**Prompt**:
Exact copies of the lines from the one with "integrated SEO optimizations and" through the last line of the entries, and no pictures, make up the answer.

*** Opening Extracted entries ***

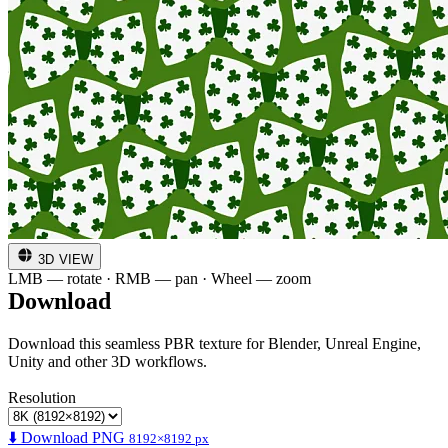
3D VIEW
LMB — rotate · RMB — pan · Wheel — zoom
Download
Download this seamless PBR texture for Blender, Unreal Engine,
Unity and other 3D workflows.
Resolution
⬇️ Download PNG
8192×8192 px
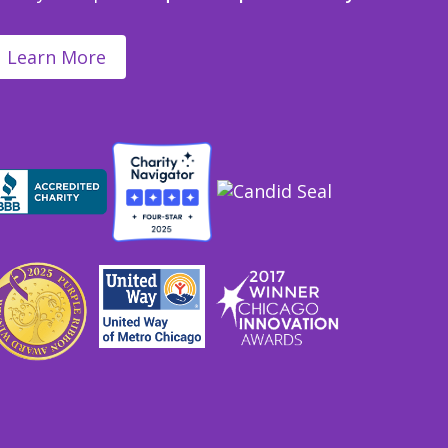
Learn More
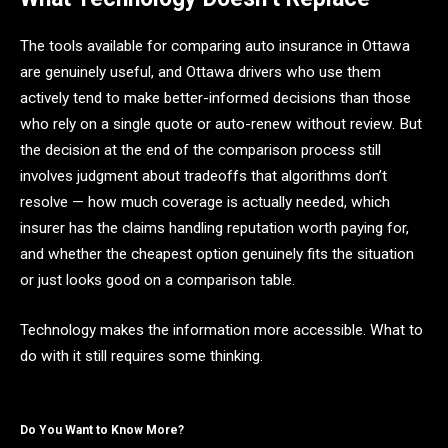
The tools available for comparing auto insurance in Ottawa
are genuinely useful, and Ottawa drivers who use them
actively tend to make better-informed decisions than those
who rely on a single quote or auto-renew without review. But
the decision at the end of the comparison process still
involves judgment about tradeoffs that algorithms don’t
resolve — how much coverage is actually needed, which
insurer has the claims handling reputation worth paying for,
and whether the cheapest option genuinely fits the situation
or just looks good on a comparison table.
Technology makes the information more accessible. What to
do with it still requires some thinking.
Do You Want to Know More?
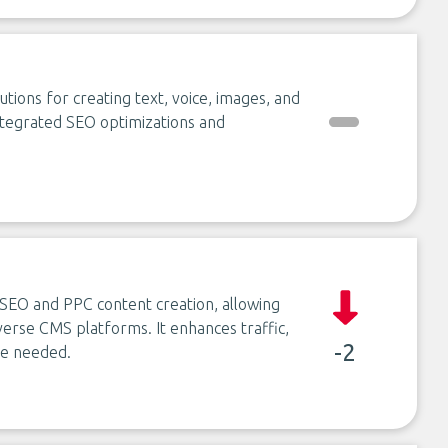
tions for creating text, voice, images, and
integrated SEO optimizations and
 SEO and PPC content creation, allowing
verse CMS platforms. It enhances traffic,
-2
ise needed.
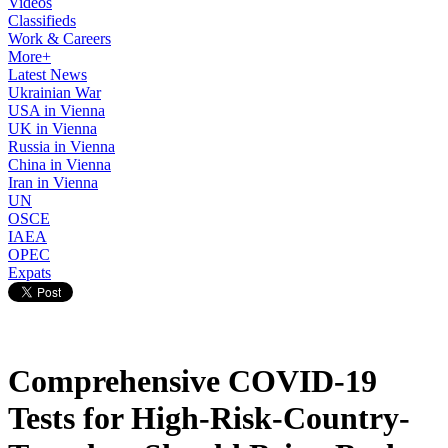
Videos
Classifieds
Work & Careers
More+
Latest News
Ukrainian War
USA in Vienna
UK in Vienna
Russia in Vienna
China in Vienna
Iran in Vienna
UN
OSCE
IAEA
OPEC
Expats
Comprehensive COVID-19
Tests for High-Risk-Country-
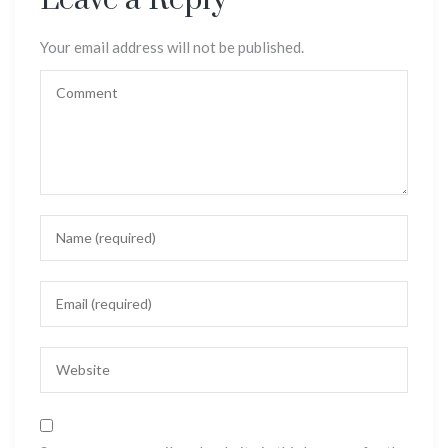
Leave a Reply
Your email address will not be published.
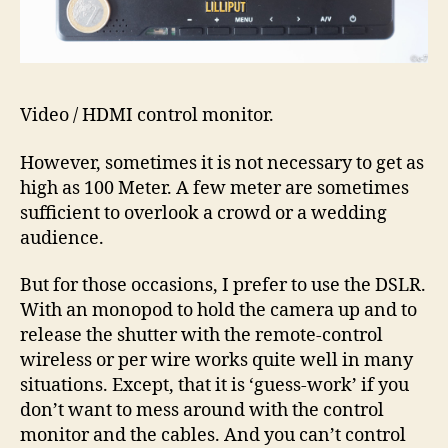
Video / HDMI control monitor.
However, sometimes it is not necessary to get as
high as 100 Meter. A few meter are sometimes
sufficient to overlook a crowd or a wedding
audience.
But for those occasions, I prefer to use the DSLR.
With an monopod to hold the camera up and to
release the shutter with the remote-control
wireless or per wire works quite well in many
situations. Except, that it is ‘guess-work’ if you
don’t want to mess around with the control
monitor and the cables. And you can’t control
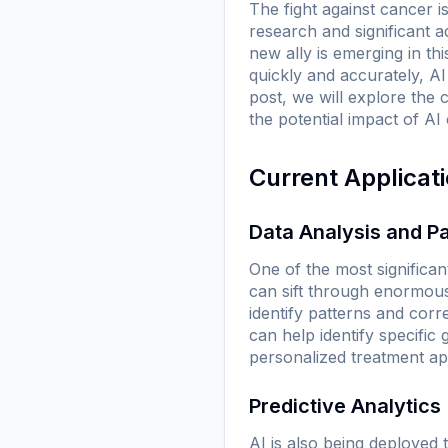
The fight against cancer 
research and significant 
new ally is emerging in this
quickly and accurately, AI
post, we will explore the 
the potential impact of AI 
Current Applicat
Data Analysis and Pa
One of the most significan
can sift through enormou
identify patterns and cor
can help identify specific
personalized treatment a
Predictive Analytics
AI is also being deployed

*** Closing Extracted entries ***

**Solution to this exercise**:
integrated SEO optimizations and
 SEO and PPC content creation, allowing
verse CMS platforms. It enhances traffic,
-2
ise needed.
Videos
Classifieds
Work & Careers
More+
Latest News
Ukrainian War
USA in Vienna
UK in Vienna
Russia in Vienna
China in Vienna
Iran in Vienna
UN
OSCE
IAEA
OPEC
Expats
Comprehensive COVID-19
Tests for High-Risk-Country-
Leave a Reply
Your email address will not be published.
Video / HDMI control monitor.
However, sometimes it is not necessary to get as
high as 100 Meter. A few meter are sometimes
sufficient to overlook a crowd or a wedding
audience.
But for those occasions, I prefer to use the DSLR.
With an monopod to hold the camera up and to
release the shutter with the remote-control
wireless or per wire works quite well in many
situations. Except, that it is ‘guess-work’ if you
don’t want to mess around with the control
monitor and the cables. And you can’t control
The fight against cancer 
research and significant 
new ally is emerging in this
quickly and accurately, AI
post, we will explore the 
the potential impact of AI 
Current Applicat
Data Analysis and Pa
One of the most significan
can sift through enormou
identify patterns and cor
can help identify specific
personalized treatment a
Predictive Analytics
AI is also being deployed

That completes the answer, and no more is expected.